Just to highlight that the numbers were only examples to support the rational behind the claim.

If in 2015 the members were 100 and in 2016 MORE than 250 join the gym (700) and we take the negative of the statement E: MORE than 250 ended their membership in 2016 (350), the argument still remains valid although the statement E is false (the membership has risen significantly, in this case from 100 to 450: 100+700-350=450). If E is true or false the argument remains valid, cannot be the assumption in which the argument relies.

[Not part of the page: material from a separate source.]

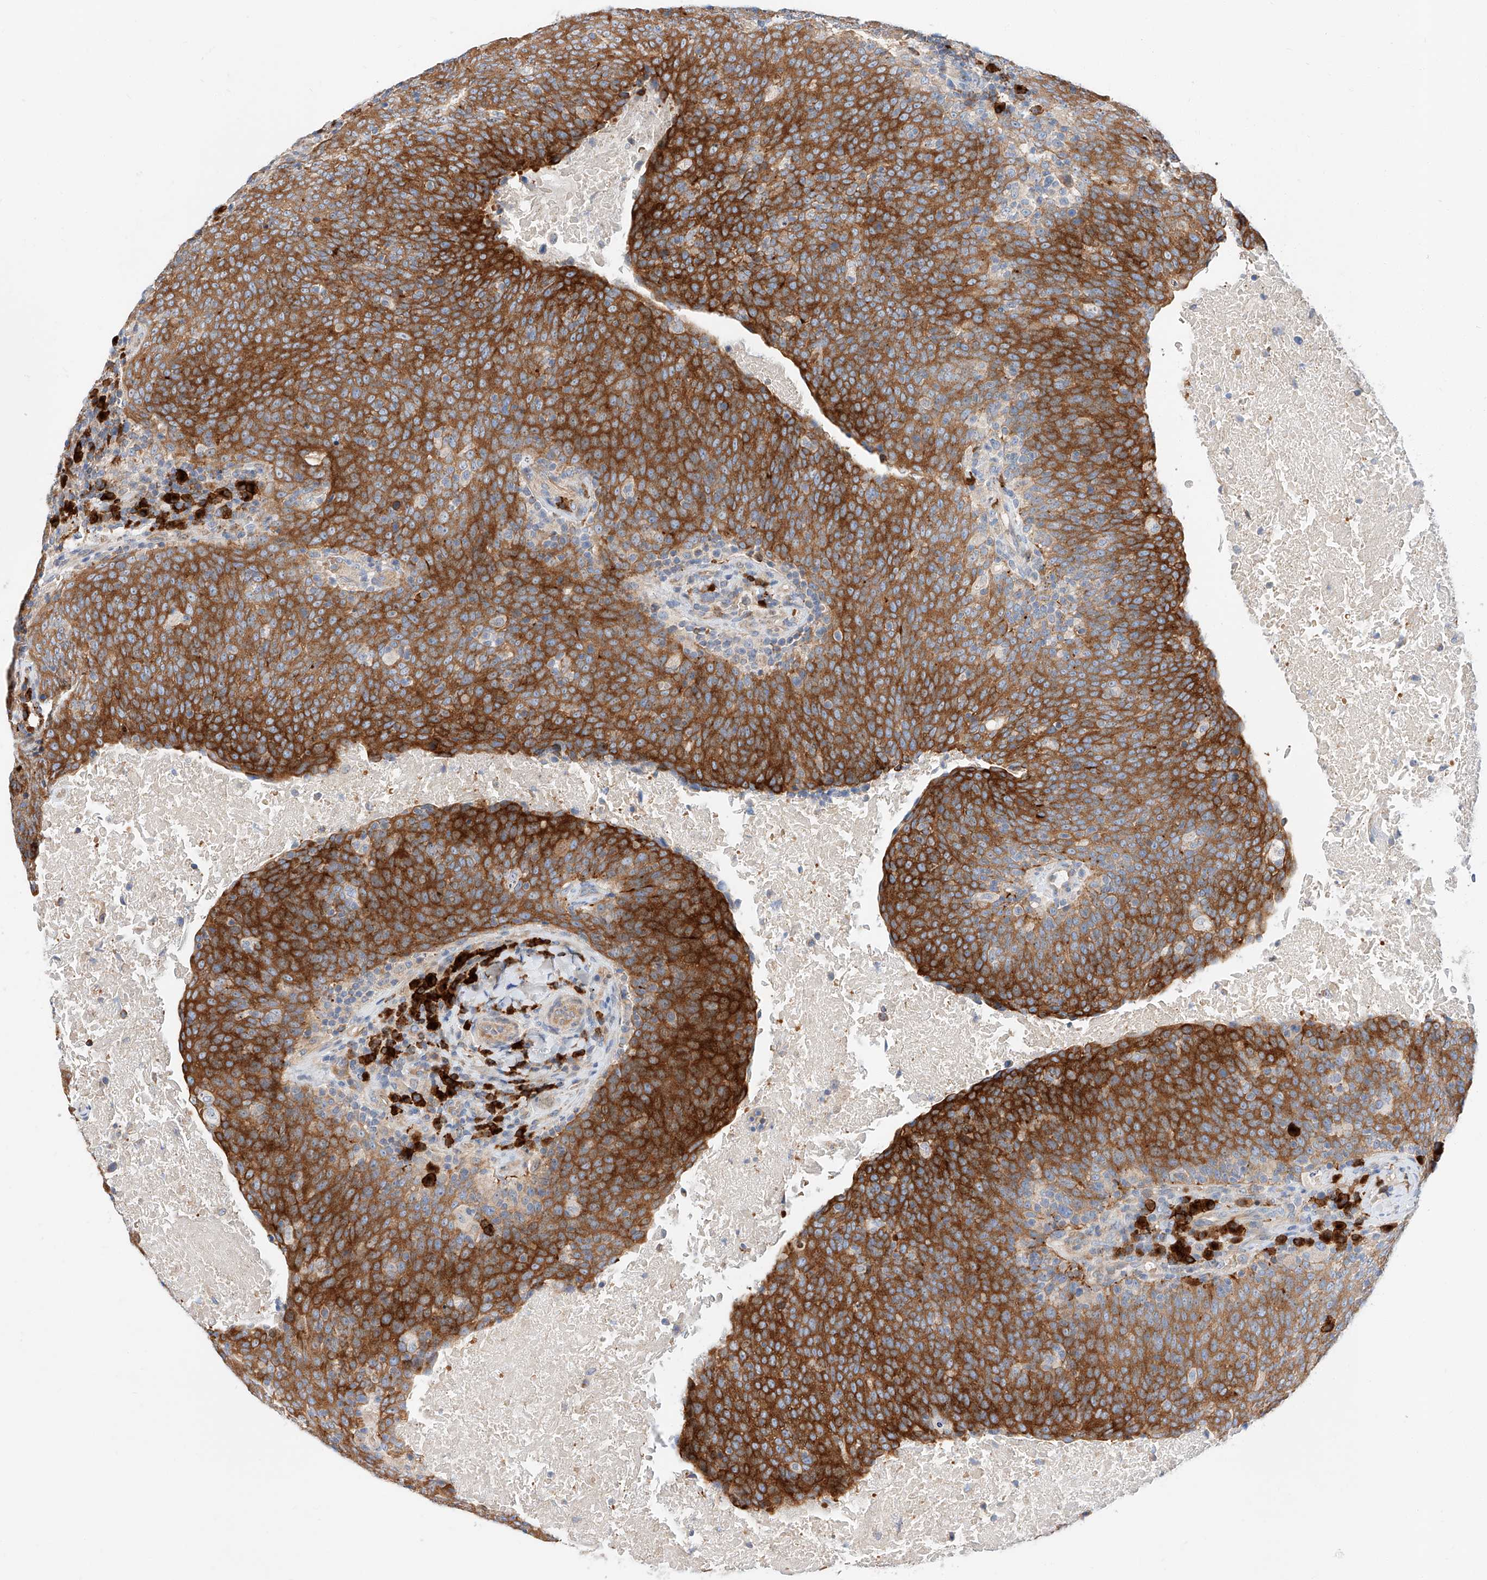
{"staining": {"intensity": "strong", "quantity": ">75%", "location": "cytoplasmic/membranous"}, "tissue": "head and neck cancer", "cell_type": "Tumor cells", "image_type": "cancer", "snomed": [{"axis": "morphology", "description": "Squamous cell carcinoma, NOS"}, {"axis": "morphology", "description": "Squamous cell carcinoma, metastatic, NOS"}, {"axis": "topography", "description": "Lymph node"}, {"axis": "topography", "description": "Head-Neck"}], "caption": "Protein expression analysis of head and neck cancer shows strong cytoplasmic/membranous positivity in about >75% of tumor cells. (DAB (3,3'-diaminobenzidine) IHC, brown staining for protein, blue staining for nuclei).", "gene": "GLMN", "patient": {"sex": "male", "age": 62}}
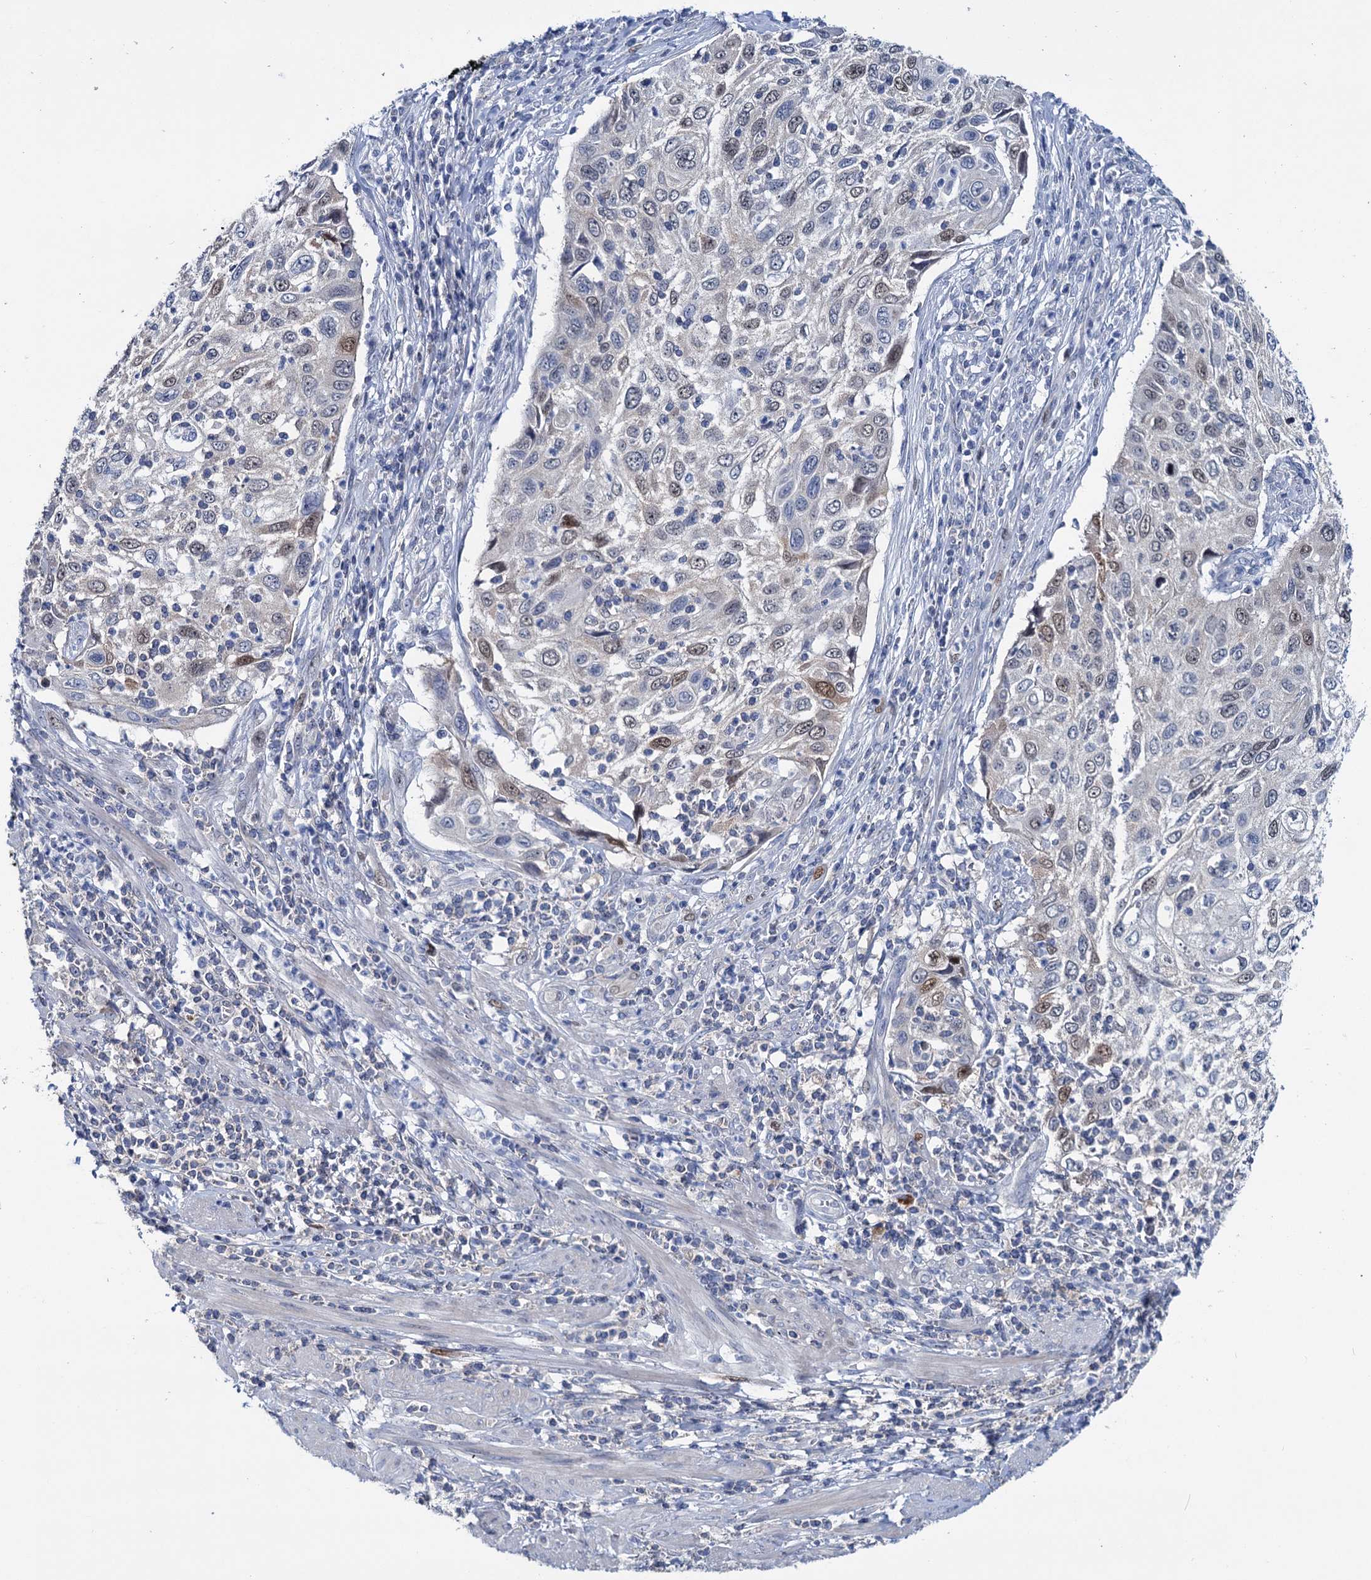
{"staining": {"intensity": "moderate", "quantity": "<25%", "location": "nuclear"}, "tissue": "cervical cancer", "cell_type": "Tumor cells", "image_type": "cancer", "snomed": [{"axis": "morphology", "description": "Squamous cell carcinoma, NOS"}, {"axis": "topography", "description": "Cervix"}], "caption": "Protein staining of cervical cancer (squamous cell carcinoma) tissue reveals moderate nuclear expression in about <25% of tumor cells.", "gene": "FAM111B", "patient": {"sex": "female", "age": 70}}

I think that removing the "MORE" in the argument the solution will be then clearly E.

Thank you Mike.

Dear Cofocor,

I'm happy to respond. :-) My friend, you are still thinking of this as the way math problems are phrased rather than the way people actually speak in the real world. The GMAT CR, even the ones that mention something numerical, reflect the way real business people talk. It is a profound mistake to read them as if they were math problems.

Here's the prompt again.
Egidio's Gym has been in operation for seven years, and offers regular weekly weight training and aerobic classes, as well as occasional programs in dance and martial arts. The gym has seen a surge of new members in the past twelve months, despite keeping the same membership fee over the past three years. Of the 450 current members, more than 250 have joined in the past year. Clearly, the membership of Egidio's Gym has risen a significant amount because of its superior facilities.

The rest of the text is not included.